BTC: Nicene Creedence Ed.
“Side 2” of disc one starts off with the murky BTC outtakes, a drawn out alteration on Twilight's 'The Hexx' becomes even more haunting and guitar-drudging, followed by the Jester-y kartwheels of 'Cataracts' and some admittedly fun, fuck-around scraps for the 'Stereo' single, like 'Westie Can Drum' and Kannenbirg's melodramatic 'Winner of the.' We close up disc one with singles from Twilight: the all-out gem of jangly 60's psyche-pop-n-country twang, 'Harness Your Hopes' and the rousing road-tripper 'Roll with the Wind.'
Disc 2 gives us the entirety of single flipsides from one of their most beloved BTC pop-tunes, Shady Lane, (which sheds light on the sparse and punchy synth-whirl of 'Cherry Area' and the dueling guitar majesty of my 2nd favorite Pavement song, 'No Tan Lines.') That four-track-punch slides into another package of recordings from the BBC One, back in January 1997, which makes 'The Hexx' come off palatable and 'Harness Your Hopes' becomes less-so as a stripped acoustic—but it's wrapped up nicely by a poignant cover of one of their strongest influences—Echo & The Bunnymen's 'Killing Moon.' (Take note, Donnie Darko fans.)
The middle section drags with even more obscure and disoriented-day-dream interpretations of BTC songs like 'Chevy (Old to Begin)' and the abrasive sequenced-percussion, Fall-esque alienation style of 'Oddity.' Long-time fans and record-collectors will get drunk on the KCRW Morning Becomes Eclectic takes with the grin-inducing (if by title alone) grind and blurt classic space-rocker 'Neil Haggerty Meets Jon Spencer in a Non-Alcoholic Bar' and the spilled out call and response druggy dirge-drone march of 'It's a Rainy Day, Sunshine Girl.' But oh, the guitar stabbing errantry and ear-bending roll of the splurge-y 'Maybe Maybe.'
Wrap it up with outtakes of the exclusive, noisy theme-songs they made for their appearance on the 3rd season of
I love Brighten the Corners…and the geeky fan inside of me is thankful they had enough material to be scraped up for a re-release, so I could return to all the nooks and crannies of this warm, golden, strange, buzzy rock. No doubt, this is the record that the Mainstream wanted Pavement to make after 92's Crooked Rain Crooked Rain fostered their biggest hit 'Cut Your Hair' and put them on the verge of success…But Wowee Zowee burned fair-weather fans so much that by the time they wrote the irresistible and catchy pop-rock of the squiggly and visceral 'Stereo' and the doe-eyed, folky-hooks and labyrinthine lyricism of 'Shady Lane' that they weren't being listened to by the right people anymore…they may have even lost a few of the Slanted hardcores at that point…who wanted more sensory-scratching freak-fests and punk-ified brain-frying derring-do.

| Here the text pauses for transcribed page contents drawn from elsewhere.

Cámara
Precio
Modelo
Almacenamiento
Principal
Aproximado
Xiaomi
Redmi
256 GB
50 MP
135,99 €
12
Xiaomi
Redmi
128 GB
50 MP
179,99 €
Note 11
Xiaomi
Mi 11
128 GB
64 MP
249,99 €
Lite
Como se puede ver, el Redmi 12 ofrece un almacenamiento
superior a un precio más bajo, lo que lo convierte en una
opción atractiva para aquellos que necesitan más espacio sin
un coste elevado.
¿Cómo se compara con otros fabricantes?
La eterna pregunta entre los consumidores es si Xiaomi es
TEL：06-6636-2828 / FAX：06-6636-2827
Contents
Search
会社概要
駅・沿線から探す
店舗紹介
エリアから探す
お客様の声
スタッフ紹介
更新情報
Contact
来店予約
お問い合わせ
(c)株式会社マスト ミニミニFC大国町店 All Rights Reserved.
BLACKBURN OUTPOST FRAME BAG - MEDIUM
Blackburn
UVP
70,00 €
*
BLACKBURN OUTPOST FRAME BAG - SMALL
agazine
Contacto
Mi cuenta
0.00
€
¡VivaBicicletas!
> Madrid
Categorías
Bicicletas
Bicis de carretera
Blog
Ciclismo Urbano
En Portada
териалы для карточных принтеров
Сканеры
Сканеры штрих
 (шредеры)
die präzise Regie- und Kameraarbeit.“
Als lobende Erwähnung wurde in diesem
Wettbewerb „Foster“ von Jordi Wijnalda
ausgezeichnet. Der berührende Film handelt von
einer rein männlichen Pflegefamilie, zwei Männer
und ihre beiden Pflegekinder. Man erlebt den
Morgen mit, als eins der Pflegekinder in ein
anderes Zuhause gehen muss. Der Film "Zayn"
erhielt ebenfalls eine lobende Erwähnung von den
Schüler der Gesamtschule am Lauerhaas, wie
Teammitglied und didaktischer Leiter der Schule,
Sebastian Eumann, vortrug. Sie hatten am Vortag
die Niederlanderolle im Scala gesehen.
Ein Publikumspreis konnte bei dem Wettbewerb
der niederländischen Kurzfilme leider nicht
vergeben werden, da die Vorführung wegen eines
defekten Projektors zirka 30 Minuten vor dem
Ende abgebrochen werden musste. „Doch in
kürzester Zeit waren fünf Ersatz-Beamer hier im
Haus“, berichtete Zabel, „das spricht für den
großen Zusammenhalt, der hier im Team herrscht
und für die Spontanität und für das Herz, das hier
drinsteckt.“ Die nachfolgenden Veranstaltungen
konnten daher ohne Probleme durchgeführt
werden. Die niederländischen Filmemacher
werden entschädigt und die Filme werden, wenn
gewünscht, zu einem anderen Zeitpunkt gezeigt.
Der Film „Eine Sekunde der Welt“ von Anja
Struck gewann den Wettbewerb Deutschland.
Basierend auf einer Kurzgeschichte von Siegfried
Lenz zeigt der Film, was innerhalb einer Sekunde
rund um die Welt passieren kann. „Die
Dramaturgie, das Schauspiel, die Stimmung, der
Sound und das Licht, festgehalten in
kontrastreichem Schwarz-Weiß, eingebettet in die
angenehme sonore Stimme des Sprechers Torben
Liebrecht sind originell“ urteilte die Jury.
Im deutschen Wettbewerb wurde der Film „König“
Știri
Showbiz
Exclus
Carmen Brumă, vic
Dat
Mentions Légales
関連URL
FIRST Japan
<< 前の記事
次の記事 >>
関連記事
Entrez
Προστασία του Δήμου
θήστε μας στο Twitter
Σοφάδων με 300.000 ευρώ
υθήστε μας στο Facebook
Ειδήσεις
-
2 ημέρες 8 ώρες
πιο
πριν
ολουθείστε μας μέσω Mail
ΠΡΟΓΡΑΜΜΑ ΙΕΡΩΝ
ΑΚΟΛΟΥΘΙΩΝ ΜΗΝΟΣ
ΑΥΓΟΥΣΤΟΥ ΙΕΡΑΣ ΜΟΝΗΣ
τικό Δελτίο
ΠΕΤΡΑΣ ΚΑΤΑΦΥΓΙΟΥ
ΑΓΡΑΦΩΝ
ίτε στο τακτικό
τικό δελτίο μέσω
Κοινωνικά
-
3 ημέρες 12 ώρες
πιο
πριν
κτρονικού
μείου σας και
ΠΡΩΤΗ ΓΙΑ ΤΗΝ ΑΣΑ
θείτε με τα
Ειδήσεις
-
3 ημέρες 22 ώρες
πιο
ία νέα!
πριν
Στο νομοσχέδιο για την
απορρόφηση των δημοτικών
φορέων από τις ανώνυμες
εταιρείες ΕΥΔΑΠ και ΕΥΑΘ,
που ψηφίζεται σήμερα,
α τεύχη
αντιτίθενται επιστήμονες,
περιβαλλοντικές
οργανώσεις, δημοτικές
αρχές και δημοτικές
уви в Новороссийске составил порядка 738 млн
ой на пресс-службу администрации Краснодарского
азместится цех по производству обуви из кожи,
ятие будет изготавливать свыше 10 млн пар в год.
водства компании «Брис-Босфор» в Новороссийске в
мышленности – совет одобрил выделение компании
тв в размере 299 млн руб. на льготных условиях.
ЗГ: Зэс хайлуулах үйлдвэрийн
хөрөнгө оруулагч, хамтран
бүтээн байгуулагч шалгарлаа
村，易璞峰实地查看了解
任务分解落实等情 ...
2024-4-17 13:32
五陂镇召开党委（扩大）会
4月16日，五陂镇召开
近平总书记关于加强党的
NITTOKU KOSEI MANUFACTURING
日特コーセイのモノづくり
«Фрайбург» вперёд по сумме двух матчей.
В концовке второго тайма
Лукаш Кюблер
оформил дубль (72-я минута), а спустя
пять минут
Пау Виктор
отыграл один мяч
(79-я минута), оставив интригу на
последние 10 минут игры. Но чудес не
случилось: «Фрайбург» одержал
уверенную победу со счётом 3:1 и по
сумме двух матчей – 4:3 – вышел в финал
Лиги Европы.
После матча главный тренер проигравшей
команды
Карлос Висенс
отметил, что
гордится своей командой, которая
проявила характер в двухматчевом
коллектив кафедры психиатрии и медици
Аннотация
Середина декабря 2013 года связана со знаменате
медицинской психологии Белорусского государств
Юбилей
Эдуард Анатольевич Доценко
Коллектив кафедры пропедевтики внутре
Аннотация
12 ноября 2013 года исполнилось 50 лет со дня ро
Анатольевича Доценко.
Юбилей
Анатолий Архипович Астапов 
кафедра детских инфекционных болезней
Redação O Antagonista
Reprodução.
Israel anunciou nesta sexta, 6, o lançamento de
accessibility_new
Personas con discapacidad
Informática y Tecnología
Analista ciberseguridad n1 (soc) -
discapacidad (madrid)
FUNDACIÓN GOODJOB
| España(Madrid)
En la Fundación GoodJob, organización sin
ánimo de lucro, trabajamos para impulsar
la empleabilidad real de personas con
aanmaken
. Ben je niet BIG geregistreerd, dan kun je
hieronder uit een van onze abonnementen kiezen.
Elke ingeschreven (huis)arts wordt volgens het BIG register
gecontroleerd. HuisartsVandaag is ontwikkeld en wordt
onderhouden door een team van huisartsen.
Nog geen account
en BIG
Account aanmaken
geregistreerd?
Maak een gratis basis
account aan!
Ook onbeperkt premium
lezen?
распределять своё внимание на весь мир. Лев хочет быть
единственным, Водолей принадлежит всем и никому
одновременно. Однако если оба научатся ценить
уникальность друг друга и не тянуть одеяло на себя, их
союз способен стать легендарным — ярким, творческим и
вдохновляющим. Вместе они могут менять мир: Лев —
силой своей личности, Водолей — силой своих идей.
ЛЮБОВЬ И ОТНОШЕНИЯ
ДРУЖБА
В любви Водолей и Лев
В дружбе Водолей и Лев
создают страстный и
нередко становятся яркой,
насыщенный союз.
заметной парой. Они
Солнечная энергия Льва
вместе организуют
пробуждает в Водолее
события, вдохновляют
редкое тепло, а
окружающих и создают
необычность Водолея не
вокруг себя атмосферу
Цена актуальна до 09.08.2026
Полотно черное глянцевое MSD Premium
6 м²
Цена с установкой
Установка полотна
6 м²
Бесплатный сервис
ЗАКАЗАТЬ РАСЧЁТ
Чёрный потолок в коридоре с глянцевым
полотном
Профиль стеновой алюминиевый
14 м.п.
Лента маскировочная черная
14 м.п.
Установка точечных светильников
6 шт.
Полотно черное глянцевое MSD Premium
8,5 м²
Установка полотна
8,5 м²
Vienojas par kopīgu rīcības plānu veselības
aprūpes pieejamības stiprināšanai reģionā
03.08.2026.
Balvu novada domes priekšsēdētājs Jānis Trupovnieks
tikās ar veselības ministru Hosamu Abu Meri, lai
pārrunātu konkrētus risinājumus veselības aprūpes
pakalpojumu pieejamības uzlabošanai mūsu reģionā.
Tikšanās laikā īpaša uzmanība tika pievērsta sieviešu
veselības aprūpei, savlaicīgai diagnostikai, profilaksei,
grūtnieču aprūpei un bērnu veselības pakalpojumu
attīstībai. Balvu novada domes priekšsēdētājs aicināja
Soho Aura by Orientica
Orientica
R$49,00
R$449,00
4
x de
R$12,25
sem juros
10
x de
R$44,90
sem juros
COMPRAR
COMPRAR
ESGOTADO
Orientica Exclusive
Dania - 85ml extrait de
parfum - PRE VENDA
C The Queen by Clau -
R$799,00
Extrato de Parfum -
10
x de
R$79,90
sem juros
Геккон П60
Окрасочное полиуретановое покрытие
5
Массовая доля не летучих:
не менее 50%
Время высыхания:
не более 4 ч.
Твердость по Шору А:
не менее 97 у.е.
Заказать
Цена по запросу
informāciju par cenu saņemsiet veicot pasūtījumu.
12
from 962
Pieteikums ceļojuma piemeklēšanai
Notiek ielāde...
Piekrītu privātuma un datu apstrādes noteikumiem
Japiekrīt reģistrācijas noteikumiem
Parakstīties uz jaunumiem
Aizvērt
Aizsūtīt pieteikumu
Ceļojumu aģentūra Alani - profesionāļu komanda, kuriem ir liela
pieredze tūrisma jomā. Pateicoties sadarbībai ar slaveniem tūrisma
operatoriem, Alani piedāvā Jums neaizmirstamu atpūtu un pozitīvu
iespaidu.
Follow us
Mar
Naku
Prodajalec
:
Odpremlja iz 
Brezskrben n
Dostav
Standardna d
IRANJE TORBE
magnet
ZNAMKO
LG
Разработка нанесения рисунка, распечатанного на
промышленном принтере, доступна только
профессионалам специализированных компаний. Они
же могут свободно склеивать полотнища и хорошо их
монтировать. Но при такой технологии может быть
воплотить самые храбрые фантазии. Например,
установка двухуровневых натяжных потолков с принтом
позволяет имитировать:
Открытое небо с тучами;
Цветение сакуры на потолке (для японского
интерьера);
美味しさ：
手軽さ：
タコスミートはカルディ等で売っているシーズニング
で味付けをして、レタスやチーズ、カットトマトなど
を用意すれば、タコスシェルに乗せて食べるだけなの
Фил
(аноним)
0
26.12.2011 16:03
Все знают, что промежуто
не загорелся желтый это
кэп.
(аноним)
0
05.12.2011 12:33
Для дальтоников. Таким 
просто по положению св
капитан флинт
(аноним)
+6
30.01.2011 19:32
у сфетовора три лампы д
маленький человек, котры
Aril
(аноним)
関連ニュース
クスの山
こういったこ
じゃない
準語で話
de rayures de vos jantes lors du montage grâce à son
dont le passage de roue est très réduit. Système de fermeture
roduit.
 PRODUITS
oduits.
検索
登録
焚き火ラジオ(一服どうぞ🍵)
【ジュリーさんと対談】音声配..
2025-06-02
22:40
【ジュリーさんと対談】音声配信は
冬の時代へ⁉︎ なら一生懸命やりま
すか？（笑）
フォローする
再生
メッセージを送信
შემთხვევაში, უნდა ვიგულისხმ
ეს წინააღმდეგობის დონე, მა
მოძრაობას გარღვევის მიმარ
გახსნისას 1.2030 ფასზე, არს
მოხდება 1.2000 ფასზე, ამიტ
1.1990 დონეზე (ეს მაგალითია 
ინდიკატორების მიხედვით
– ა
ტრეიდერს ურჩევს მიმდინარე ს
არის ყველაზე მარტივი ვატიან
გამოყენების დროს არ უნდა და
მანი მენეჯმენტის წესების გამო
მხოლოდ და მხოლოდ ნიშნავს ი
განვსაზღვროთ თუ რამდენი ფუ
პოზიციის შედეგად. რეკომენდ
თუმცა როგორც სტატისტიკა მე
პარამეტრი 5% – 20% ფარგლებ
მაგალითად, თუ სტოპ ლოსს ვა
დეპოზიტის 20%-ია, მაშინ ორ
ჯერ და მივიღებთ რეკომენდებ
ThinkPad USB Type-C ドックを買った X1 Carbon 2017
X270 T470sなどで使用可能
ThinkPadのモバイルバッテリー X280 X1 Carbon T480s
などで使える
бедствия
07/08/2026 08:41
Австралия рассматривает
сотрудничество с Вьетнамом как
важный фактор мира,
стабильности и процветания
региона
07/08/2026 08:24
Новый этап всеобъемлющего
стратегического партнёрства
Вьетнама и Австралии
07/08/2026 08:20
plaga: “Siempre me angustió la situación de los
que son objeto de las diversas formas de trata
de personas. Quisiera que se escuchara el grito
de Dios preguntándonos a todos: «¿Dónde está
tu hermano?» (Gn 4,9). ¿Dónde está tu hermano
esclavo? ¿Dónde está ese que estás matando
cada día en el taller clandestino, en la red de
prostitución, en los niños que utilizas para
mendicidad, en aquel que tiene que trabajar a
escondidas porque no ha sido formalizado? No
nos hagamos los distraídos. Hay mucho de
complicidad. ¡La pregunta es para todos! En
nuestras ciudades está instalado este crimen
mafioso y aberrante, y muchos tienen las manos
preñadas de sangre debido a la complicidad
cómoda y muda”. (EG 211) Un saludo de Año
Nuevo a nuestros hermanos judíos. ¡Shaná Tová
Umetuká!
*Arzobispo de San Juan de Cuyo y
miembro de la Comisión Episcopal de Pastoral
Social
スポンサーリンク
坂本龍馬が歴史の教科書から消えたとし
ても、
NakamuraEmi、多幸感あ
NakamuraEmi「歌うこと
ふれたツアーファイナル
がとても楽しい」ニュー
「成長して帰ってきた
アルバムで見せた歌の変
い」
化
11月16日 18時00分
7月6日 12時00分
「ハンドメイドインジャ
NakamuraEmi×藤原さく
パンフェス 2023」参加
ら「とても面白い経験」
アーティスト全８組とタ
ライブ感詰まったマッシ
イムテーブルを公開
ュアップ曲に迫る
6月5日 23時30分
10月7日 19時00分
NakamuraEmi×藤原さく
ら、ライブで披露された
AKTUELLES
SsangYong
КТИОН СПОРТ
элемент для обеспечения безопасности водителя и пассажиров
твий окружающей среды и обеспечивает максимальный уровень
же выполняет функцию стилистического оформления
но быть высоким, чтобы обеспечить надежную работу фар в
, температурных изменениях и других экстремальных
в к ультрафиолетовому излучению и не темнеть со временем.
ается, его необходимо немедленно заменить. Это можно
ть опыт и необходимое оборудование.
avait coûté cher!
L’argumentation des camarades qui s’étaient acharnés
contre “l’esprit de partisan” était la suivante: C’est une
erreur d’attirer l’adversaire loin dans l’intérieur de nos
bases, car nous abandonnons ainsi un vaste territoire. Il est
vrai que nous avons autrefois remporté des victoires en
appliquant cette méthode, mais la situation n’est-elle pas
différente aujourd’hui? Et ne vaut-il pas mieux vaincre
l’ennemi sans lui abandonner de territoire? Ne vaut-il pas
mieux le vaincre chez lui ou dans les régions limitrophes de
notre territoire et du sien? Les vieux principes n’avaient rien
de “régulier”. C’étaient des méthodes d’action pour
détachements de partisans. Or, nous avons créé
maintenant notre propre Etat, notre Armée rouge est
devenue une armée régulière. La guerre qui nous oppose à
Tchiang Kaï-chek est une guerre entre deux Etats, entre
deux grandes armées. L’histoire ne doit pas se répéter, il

I'm sure of one thing – the new fleet of internet indie-rock tastemakers like Pitchfork were certainly still listening at that point, back in 97…and we've been in a swirling storm of ever-returning reverie and re-releases since…with critics always having to re-explain, mid-review, the vitality of Pavement.
But don't forget what Lester said about heroes. Yes, they were great. Yes, probably the Beatles of our generation. But, it's 2009 now…what are you gonna do about it? What are you gonna do next? You've heard what Pavement's got…almost every song they've ever done by now…, so what do you got?